Dataset entries:
*****

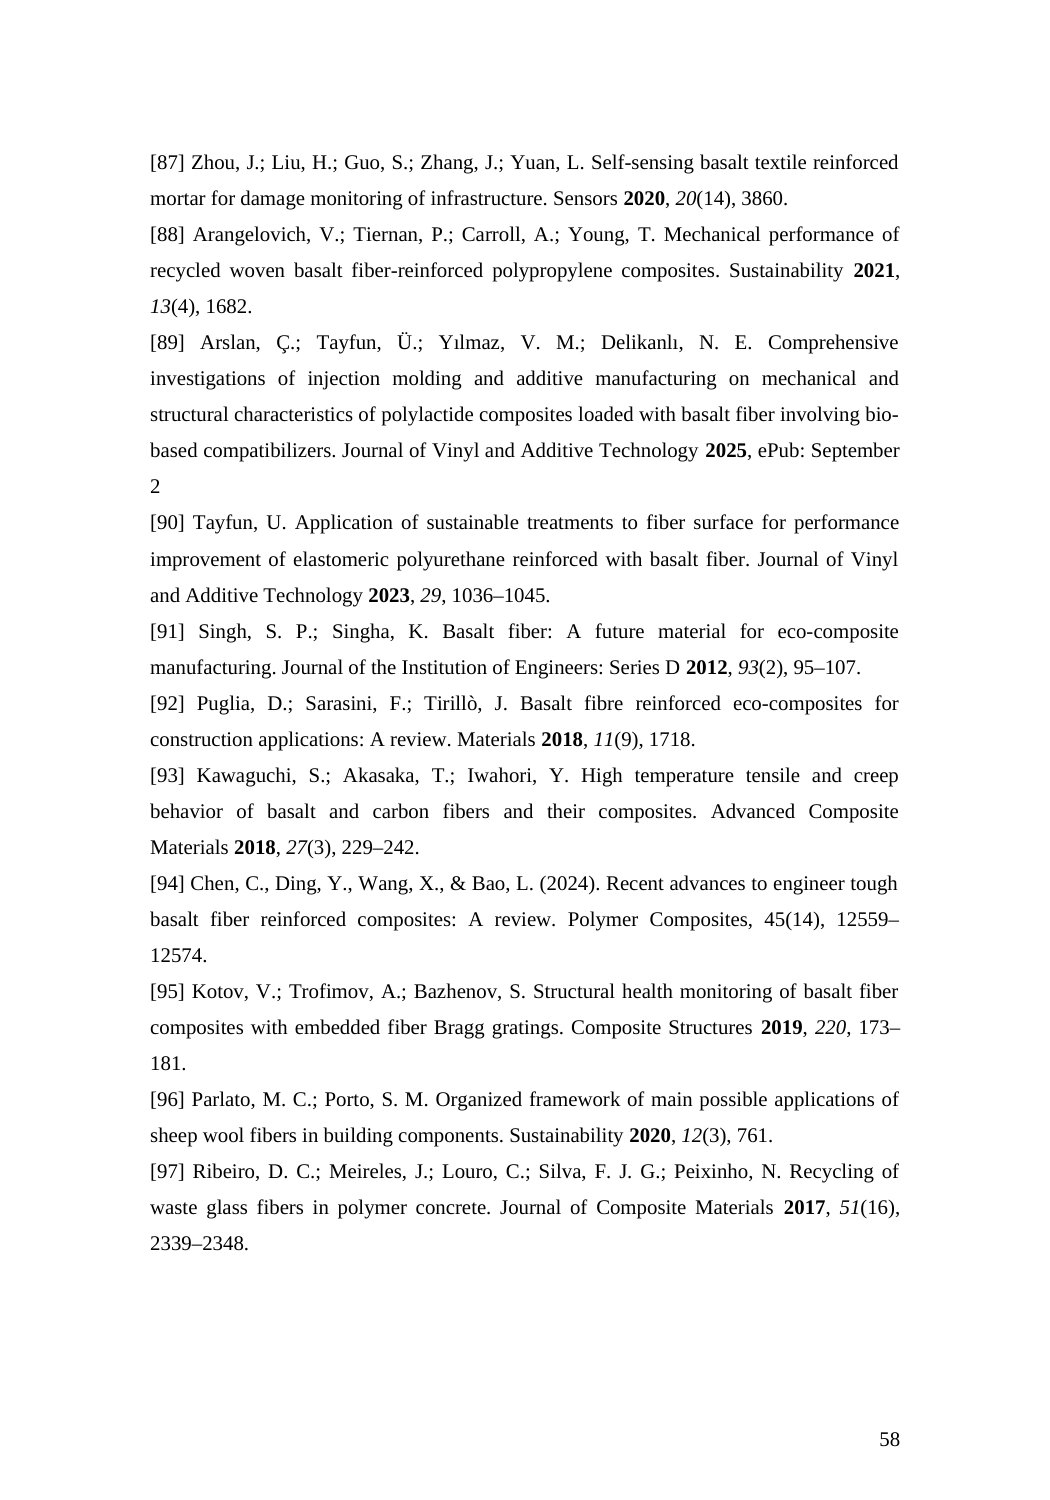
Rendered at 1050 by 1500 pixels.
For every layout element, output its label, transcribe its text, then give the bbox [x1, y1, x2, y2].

text [94] Chen, C., Ding, Y., Wang, X., & Bao, L. (2024). Recent advances to engineer tough basalt fiber reinforced composites: A review. Polymer Composites, 45(14), 12559–12574. [150, 871, 900, 967]
text [90] Tayfun, U. Application of sustainable treatments to fiber surface for performance improvement of elastomeric polyurethane reinforced with basalt fiber. Journal of Vinyl and Additive Technology 2023, 29, 1036–1045. [150, 510, 900, 607]
text [92] Puglia, D.; Sarasini, F.; Tirillò, J. Basalt fibre reinforced eco-composites for construction applications: A review. Materials 2018, 11(9), 1718. [150, 691, 900, 751]
text [91] Singh, S. P.; Singha, K. Basalt fiber: A future material for eco-composite manufacturing. Journal of the Institution of Engineers: Series D 2012, 93(2), 95–107. [150, 618, 900, 679]
text [93] Kawaguchi, S.; Akasaka, T.; Iwahori, Y. High temperature tensile and creep behavior of basalt and carbon fibers and their composites. Advanced Composite Materials 2018, 27(3), 229–242. [150, 763, 900, 859]
text [87] Zhou, J.; Liu, H.; Guo, S.; Zhang, J.; Yuan, L. Self-sensing basalt textile reinforced mortar for damage monitoring of infrastructure. Sensors 2020, 20(14), 3860. [150, 150, 900, 210]
text [96] Parlato, M. C.; Porto, S. M. Organized framework of main possible applications of sheep wool fibers in building components. Sustainability 2020, 12(3), 761. [150, 1087, 900, 1147]
text [97] Ribeiro, D. C.; Meireles, J.; Louro, C.; Silva, F. J. G.; Peixinho, N. Recycling of waste glass fibers in polymer concrete. Journal of Composite Materials 2017, 51(16), 2339–2348. [150, 1159, 900, 1255]
text [88] Arangelovich, V.; Tiernan, P.; Carroll, A.; Young, T. Mechanical performance of recycled woven basalt fiber-reinforced polypropylene composites. Sustainability 2021, 13(4), 1682. [150, 222, 900, 318]
text [95] Kotov, V.; Trofimov, A.; Bazhenov, S. Structural health monitoring of basalt fiber composites with embedded fiber Bragg gratings. Composite Structures 2019, 220, 173–181. [150, 979, 900, 1075]
text [89] Arslan, Ç.; Tayfun, Ü.; Yılmaz, V. M.; Delikanlı, N. E. Comprehensive investigations of injection molding and additive manufacturing on mechanical and structural characteristics of polylactide composites loaded with basalt fiber involving bio-based compatibilizers. Journal of Vinyl and Additive Technology 2025, ePub: September 2 [150, 330, 900, 498]
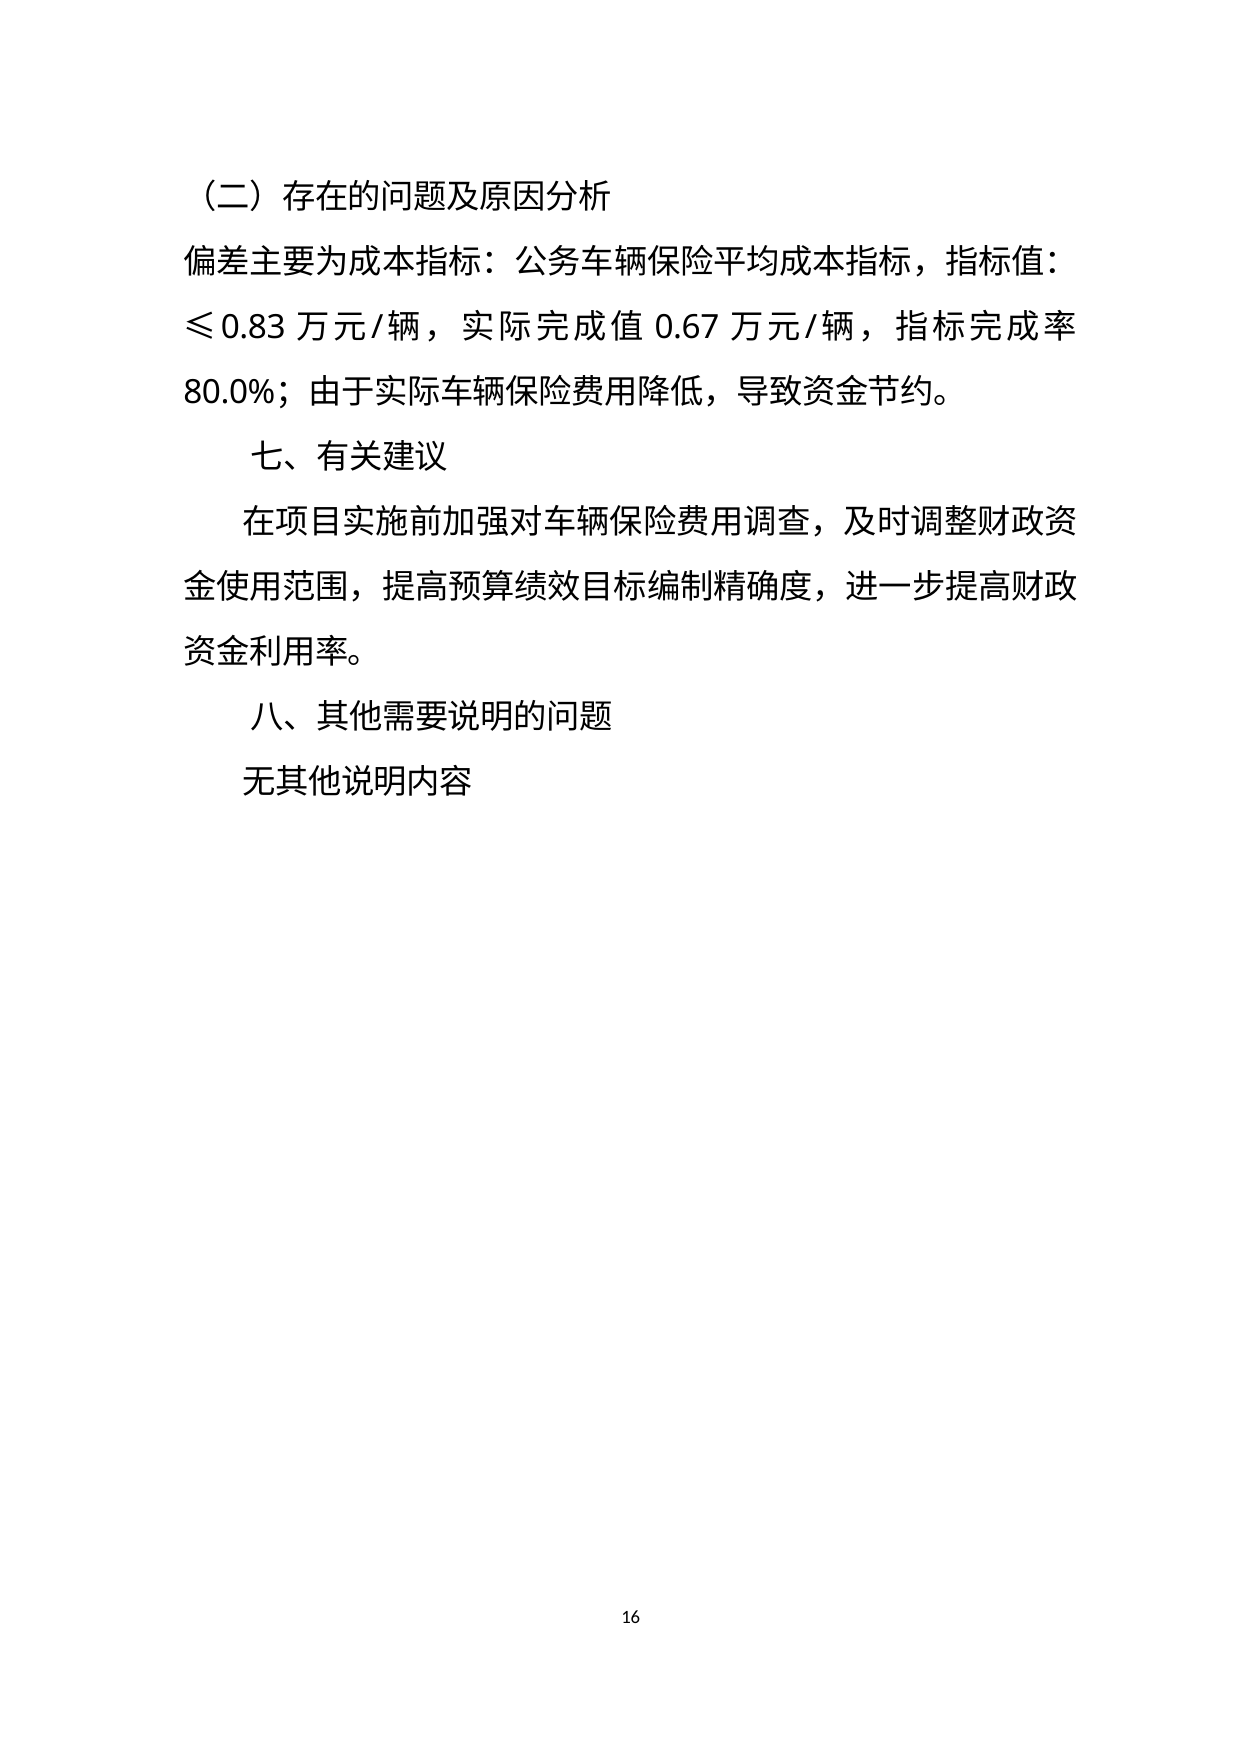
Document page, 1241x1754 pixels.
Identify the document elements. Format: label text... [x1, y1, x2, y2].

text 八、其他需要说明的问题 [183, 682, 1078, 747]
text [183, 162, 1078, 422]
text 无其他说明内容 [183, 747, 1078, 812]
text 七、有关建议 [183, 422, 1078, 487]
text 在项目实施前加强对车辆保险费用调查，及时调整财政资金使用范围，提高预算绩效目标编制精确度，进一步提高财政资金利用率。 [183, 487, 1078, 682]
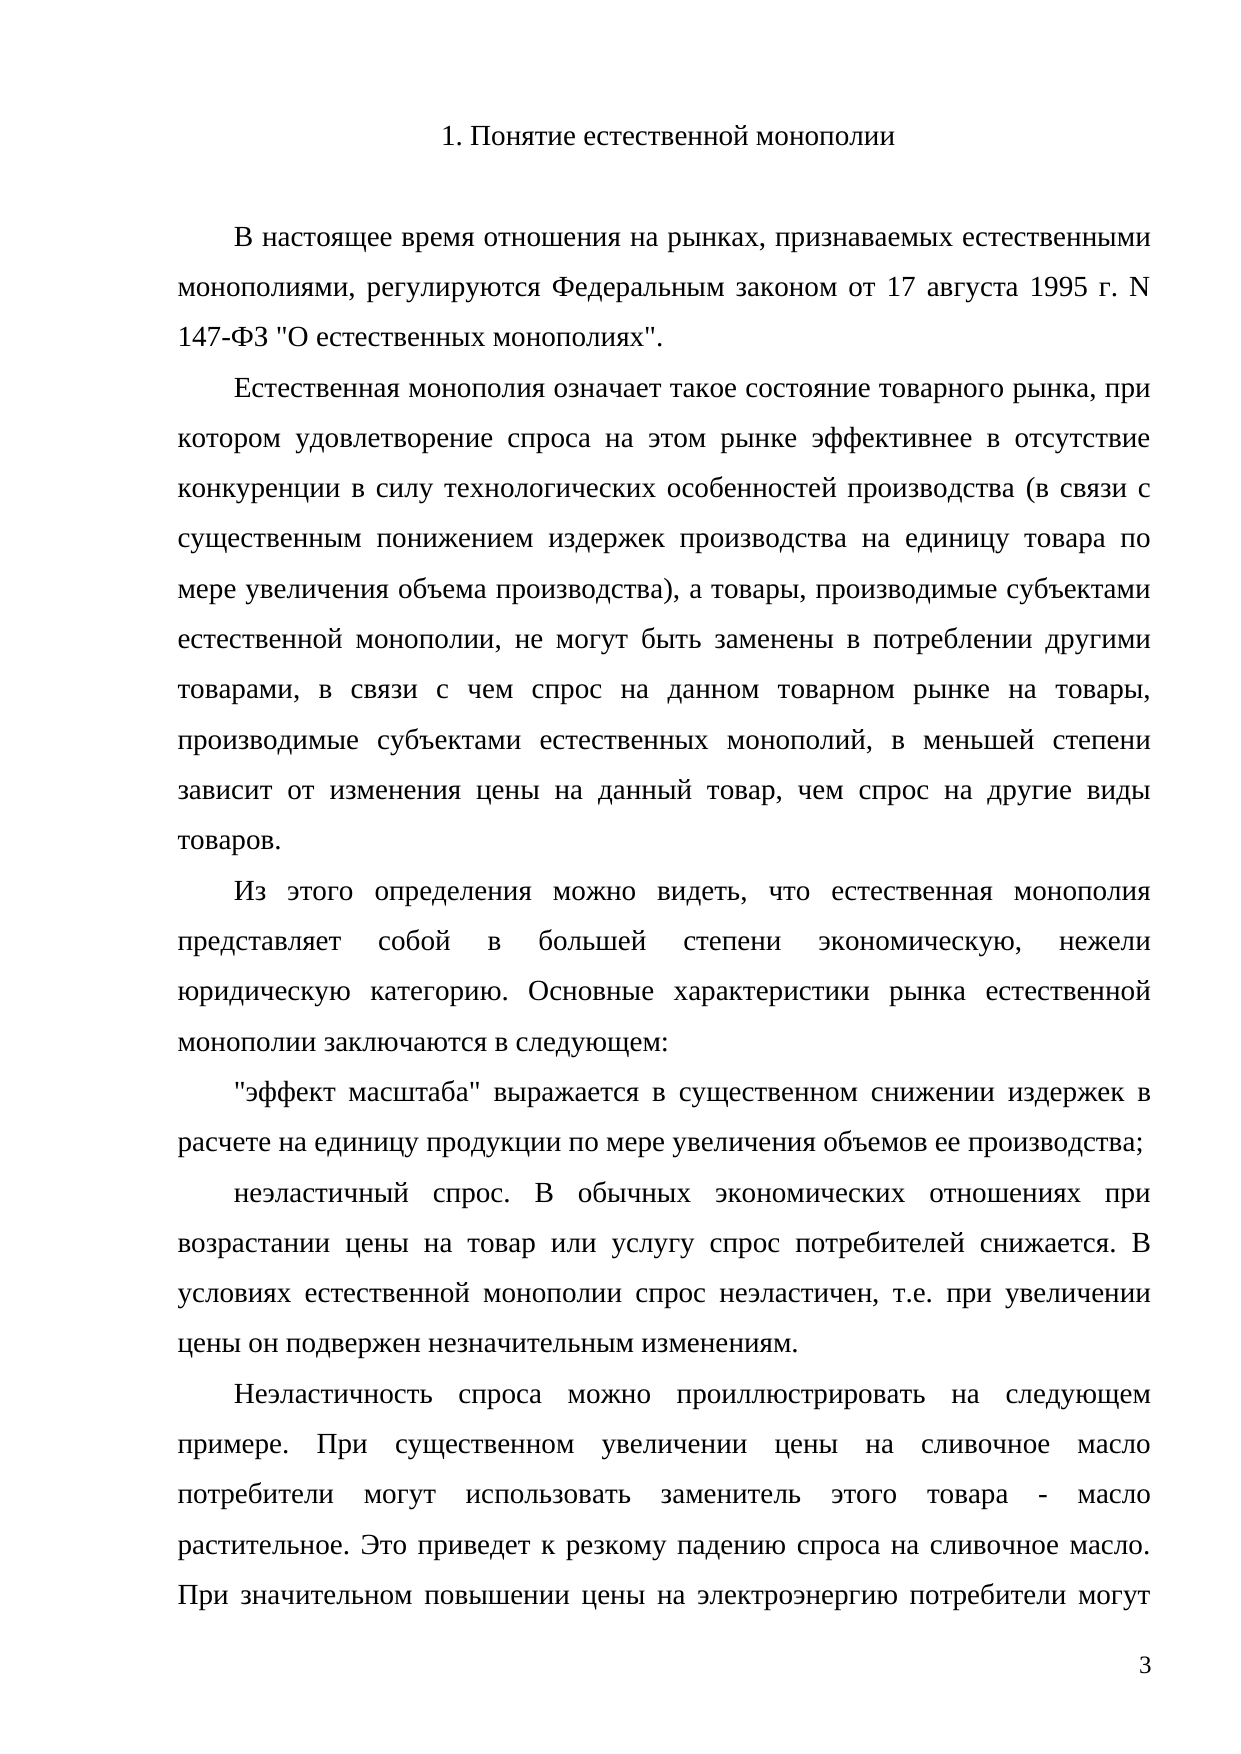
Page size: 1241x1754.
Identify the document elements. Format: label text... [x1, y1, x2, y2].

*****

» **ABOUT THIS EXERCISE**
Reproduce the records exactly, images excluded.

» **EXPECTED ANSWER**
Rendered at 1050 by 1500 pixels.
For every layout element, output its label, transcribe its text, then give the bbox [x1, y1, x2, y2].

text [94] Chen, C., Ding, Y., Wang, X., & Bao, L. (2024). Recent advances to engineer tough basalt fiber reinforced composites: A review. Polymer Composites, 45(14), 12559–12574. [150, 871, 900, 967]
text [90] Tayfun, U. Application of sustainable treatments to fiber surface for performance improvement of elastomeric polyurethane reinforced with basalt fiber. Journal of Vinyl and Additive Technology 2023, 29, 1036–1045. [150, 510, 900, 607]
text [92] Puglia, D.; Sarasini, F.; Tirillò, J. Basalt fibre reinforced eco-composites for construction applications: A review. Materials 2018, 11(9), 1718. [150, 691, 900, 751]
text [91] Singh, S. P.; Singha, K. Basalt fiber: A future material for eco-composite manufacturing. Journal of the Institution of Engineers: Series D 2012, 93(2), 95–107. [150, 618, 900, 679]
text [93] Kawaguchi, S.; Akasaka, T.; Iwahori, Y. High temperature tensile and creep behavior of basalt and carbon fibers and their composites. Advanced Composite Materials 2018, 27(3), 229–242. [150, 763, 900, 859]
text [87] Zhou, J.; Liu, H.; Guo, S.; Zhang, J.; Yuan, L. Self-sensing basalt textile reinforced mortar for damage monitoring of infrastructure. Sensors 2020, 20(14), 3860. [150, 150, 900, 210]
text [96] Parlato, M. C.; Porto, S. M. Organized framework of main possible applications of sheep wool fibers in building components. Sustainability 2020, 12(3), 761. [150, 1087, 900, 1147]
text [97] Ribeiro, D. C.; Meireles, J.; Louro, C.; Silva, F. J. G.; Peixinho, N. Recycling of waste glass fibers in polymer concrete. Journal of Composite Materials 2017, 51(16), 2339–2348. [150, 1159, 900, 1255]
text [88] Arangelovich, V.; Tiernan, P.; Carroll, A.; Young, T. Mechanical performance of recycled woven basalt fiber-reinforced polypropylene composites. Sustainability 2021, 13(4), 1682. [150, 222, 900, 318]
text [95] Kotov, V.; Trofimov, A.; Bazhenov, S. Structural health monitoring of basalt fiber composites with embedded fiber Bragg gratings. Composite Structures 2019, 220, 173–181. [150, 979, 900, 1075]
text [89] Arslan, Ç.; Tayfun, Ü.; Yılmaz, V. M.; Delikanlı, N. E. Comprehensive investigations of injection molding and additive manufacturing on mechanical and structural characteristics of polylactide composites loaded with basalt fiber involving bio-based compatibilizers. Journal of Vinyl and Additive Technology 2025, ePub: September 2 [150, 330, 900, 498]
Document page, 1241x1754 pixels.
Identify the document elements. Format: label text... [x1, y1, x2, y2].

text 八、其他需要说明的问题 [183, 682, 1078, 747]
text [183, 162, 1078, 422]
text 无其他说明内容 [183, 747, 1078, 812]
text 七、有关建议 [183, 422, 1078, 487]
text 在项目实施前加强对车辆保险费用调查，及时调整财政资金使用范围，提高预算绩效目标编制精确度，进一步提高财政资金利用率。 [183, 487, 1078, 682]
Page size: 1241x1754.
Identify the document elements. Format: label text... [x1, y1, x2, y2].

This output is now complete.